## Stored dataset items
================================

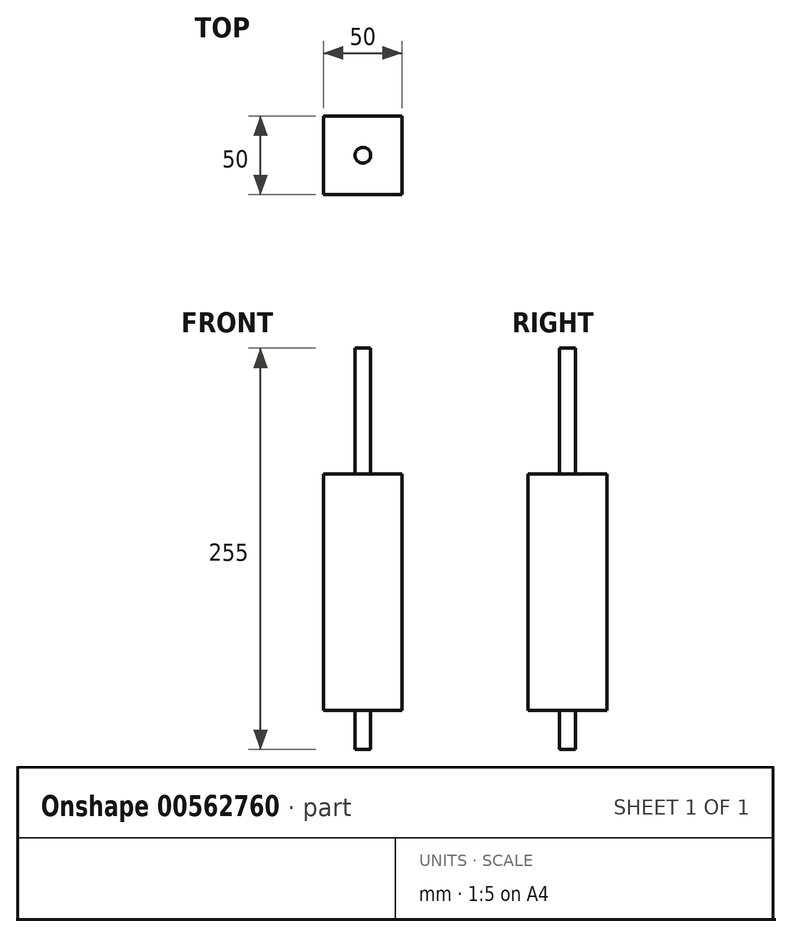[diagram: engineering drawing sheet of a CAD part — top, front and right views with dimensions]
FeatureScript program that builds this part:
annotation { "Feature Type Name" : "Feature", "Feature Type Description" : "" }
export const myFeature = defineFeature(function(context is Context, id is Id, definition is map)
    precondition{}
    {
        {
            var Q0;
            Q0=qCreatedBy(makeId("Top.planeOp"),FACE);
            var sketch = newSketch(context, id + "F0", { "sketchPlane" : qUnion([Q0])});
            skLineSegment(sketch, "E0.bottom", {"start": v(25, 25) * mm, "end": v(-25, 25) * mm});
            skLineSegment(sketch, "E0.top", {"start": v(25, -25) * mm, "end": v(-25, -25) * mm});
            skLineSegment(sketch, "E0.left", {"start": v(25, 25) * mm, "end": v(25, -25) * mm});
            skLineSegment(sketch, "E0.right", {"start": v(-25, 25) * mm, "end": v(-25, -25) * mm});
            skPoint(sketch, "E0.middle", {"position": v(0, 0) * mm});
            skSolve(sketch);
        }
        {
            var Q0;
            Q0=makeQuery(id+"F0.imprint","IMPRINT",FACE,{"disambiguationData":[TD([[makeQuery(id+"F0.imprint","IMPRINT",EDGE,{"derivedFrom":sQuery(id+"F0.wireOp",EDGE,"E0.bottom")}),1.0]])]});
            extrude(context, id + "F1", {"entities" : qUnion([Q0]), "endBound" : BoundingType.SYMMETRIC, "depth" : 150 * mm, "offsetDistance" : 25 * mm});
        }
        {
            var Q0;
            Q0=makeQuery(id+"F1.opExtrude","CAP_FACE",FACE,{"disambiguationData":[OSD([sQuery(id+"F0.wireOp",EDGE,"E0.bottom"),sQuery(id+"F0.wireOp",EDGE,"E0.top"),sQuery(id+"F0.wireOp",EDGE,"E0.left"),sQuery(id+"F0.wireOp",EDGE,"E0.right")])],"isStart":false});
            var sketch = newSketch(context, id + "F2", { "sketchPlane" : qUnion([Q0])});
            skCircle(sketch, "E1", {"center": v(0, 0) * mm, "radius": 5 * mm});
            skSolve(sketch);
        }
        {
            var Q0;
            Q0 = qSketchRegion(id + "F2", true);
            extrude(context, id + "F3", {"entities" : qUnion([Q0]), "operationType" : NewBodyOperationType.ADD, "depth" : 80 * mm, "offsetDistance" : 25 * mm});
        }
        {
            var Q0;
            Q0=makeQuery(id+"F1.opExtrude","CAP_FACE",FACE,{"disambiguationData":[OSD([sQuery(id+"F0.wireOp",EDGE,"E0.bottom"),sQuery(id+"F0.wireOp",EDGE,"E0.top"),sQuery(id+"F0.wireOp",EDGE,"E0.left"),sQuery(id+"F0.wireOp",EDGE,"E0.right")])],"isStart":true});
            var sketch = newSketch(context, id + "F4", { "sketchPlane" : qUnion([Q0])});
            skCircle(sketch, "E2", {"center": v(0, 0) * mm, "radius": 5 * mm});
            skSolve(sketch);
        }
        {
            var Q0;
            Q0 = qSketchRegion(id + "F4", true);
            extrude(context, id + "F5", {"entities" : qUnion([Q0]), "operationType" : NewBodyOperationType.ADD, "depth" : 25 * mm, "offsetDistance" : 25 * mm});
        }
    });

================================

Show every line of the items above that contains the string "sketchPlane". Treat uppercase and lowercase letters as distinct.

            var sketch = newSketch(context, id + "F0", { "sketchPlane" : qUnion([Q0])});
            var sketch = newSketch(context, id + "F2", { "sketchPlane" : qUnion([Q0])});
            var sketch = newSketch(context, id + "F4", { "sketchPlane" : qUnion([Q0])});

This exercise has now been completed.